> [Work instruction] In the entries that follow, the lines from the one with "[509,455,561,466] Defines ->" through the one with "[435,135,802,151] [435,155,802,173] [435,176,738,194]" are the ones to write out, exactly and with both ends included. Nothing else should appear.

----- Exercise input -----

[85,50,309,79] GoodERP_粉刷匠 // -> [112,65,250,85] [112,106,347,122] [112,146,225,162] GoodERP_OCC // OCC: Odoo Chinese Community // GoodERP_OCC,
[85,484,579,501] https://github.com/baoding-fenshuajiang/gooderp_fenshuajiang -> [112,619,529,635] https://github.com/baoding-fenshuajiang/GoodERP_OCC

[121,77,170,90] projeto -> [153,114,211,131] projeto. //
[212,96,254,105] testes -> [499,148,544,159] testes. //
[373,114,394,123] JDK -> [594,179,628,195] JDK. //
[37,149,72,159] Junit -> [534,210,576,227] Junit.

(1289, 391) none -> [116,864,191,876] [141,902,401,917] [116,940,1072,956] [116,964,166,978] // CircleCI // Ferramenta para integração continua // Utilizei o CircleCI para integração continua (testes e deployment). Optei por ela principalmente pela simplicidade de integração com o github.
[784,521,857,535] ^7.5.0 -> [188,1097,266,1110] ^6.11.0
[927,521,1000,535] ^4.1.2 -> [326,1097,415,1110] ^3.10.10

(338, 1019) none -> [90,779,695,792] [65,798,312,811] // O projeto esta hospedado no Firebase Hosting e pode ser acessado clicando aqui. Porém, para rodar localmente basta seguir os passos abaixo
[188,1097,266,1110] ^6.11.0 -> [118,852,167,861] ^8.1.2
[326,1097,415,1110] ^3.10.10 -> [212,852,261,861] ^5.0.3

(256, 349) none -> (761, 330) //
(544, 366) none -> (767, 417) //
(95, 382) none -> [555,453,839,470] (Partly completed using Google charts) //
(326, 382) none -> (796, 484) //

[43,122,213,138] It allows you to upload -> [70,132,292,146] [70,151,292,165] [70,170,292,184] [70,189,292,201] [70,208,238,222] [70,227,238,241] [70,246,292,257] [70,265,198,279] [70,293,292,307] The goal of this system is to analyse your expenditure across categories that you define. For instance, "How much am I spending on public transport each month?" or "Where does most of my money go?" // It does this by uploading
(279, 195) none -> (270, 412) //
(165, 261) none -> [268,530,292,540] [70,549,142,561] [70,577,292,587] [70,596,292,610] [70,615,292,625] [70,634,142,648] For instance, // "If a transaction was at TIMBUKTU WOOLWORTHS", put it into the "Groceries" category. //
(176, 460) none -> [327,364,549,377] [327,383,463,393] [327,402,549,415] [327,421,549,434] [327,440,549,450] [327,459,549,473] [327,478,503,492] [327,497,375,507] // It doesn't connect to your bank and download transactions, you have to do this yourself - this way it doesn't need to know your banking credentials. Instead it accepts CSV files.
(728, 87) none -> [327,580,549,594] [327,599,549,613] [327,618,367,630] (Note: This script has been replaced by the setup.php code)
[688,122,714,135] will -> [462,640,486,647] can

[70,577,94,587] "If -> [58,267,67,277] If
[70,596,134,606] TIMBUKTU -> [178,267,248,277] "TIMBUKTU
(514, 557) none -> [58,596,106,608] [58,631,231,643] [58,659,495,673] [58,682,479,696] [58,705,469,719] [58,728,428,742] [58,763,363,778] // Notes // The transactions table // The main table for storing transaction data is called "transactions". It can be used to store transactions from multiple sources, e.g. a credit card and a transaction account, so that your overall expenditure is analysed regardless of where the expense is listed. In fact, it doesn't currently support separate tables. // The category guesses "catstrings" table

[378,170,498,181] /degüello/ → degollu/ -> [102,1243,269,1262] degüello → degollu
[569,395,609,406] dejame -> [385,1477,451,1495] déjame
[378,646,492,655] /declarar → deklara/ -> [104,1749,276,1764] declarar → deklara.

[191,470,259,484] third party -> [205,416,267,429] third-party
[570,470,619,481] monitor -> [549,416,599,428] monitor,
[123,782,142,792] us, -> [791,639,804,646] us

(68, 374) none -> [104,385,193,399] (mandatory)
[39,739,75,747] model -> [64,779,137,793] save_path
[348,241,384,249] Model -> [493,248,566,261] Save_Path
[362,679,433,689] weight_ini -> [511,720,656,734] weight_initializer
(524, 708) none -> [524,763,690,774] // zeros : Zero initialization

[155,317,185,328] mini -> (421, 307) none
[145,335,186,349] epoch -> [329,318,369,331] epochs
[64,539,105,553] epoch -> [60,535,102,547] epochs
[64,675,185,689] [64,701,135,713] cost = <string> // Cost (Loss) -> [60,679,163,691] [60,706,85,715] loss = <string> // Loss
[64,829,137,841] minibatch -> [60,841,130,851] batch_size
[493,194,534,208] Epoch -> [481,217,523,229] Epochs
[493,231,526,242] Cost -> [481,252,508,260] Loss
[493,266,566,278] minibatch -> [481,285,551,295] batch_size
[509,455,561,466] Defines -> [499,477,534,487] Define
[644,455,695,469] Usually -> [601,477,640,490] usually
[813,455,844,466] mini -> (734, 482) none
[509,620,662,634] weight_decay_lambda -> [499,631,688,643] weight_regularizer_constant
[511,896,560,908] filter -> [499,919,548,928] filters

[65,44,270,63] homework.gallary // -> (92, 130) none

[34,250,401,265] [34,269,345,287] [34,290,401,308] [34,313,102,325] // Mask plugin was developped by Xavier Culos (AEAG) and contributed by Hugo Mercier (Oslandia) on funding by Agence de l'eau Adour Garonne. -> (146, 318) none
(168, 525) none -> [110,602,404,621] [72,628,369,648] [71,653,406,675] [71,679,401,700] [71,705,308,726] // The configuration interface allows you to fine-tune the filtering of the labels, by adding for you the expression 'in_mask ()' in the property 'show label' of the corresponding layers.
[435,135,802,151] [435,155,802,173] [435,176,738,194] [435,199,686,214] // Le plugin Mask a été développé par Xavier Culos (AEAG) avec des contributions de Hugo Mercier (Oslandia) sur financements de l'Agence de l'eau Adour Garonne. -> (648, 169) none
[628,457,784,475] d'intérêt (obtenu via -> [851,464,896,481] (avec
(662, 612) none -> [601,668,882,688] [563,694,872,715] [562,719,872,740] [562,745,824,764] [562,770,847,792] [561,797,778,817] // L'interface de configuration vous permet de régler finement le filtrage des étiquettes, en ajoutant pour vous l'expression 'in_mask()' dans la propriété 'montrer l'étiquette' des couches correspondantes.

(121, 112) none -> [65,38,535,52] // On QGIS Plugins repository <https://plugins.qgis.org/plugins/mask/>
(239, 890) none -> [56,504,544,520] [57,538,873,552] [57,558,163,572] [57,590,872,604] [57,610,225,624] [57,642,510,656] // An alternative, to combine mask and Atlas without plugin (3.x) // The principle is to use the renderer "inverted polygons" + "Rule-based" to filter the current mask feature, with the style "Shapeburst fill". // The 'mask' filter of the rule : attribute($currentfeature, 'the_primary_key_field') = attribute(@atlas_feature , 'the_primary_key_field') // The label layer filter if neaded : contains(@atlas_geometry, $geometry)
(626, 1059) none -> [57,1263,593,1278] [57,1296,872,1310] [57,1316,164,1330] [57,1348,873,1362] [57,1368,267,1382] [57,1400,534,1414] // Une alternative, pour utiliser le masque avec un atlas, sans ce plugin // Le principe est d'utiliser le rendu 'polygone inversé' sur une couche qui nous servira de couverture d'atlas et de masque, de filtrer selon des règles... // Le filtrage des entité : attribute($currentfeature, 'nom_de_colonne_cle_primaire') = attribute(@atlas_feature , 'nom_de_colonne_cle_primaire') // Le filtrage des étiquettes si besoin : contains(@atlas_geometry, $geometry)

-----

> [Written answer]
[509,455,561,466] Defines -> [499,477,534,487] Define
[644,455,695,469] Usually -> [601,477,640,490] usually
[813,455,844,466] mini -> (734, 482) none
[509,620,662,634] weight_decay_lambda -> [499,631,688,643] weight_regularizer_constant
[511,896,560,908] filter -> [499,919,548,928] filters

[65,44,270,63] homework.gallary // -> (92, 130) none

[34,250,401,265] [34,269,345,287] [34,290,401,308] [34,313,102,325] // Mask plugin was developped by Xavier Culos (AEAG) and contributed by Hugo Mercier (Oslandia) on funding by Agence de l'eau Adour Garonne. -> (146, 318) none
(168, 525) none -> [110,602,404,621] [72,628,369,648] [71,653,406,675] [71,679,401,700] [71,705,308,726] // The configuration interface allows you to fine-tune the filtering of the labels, by adding for you the expression 'in_mask ()' in the property 'show label' of the corresponding layers.
[435,135,802,151] [435,155,802,173] [435,176,738,194] [435,199,686,214] // Le plugin Mask a été développé par Xavier Culos (AEAG) avec des contributions de Hugo Mercier (Oslandia) sur financements de l'Agence de l'eau Adour Garonne. -> (648, 169) none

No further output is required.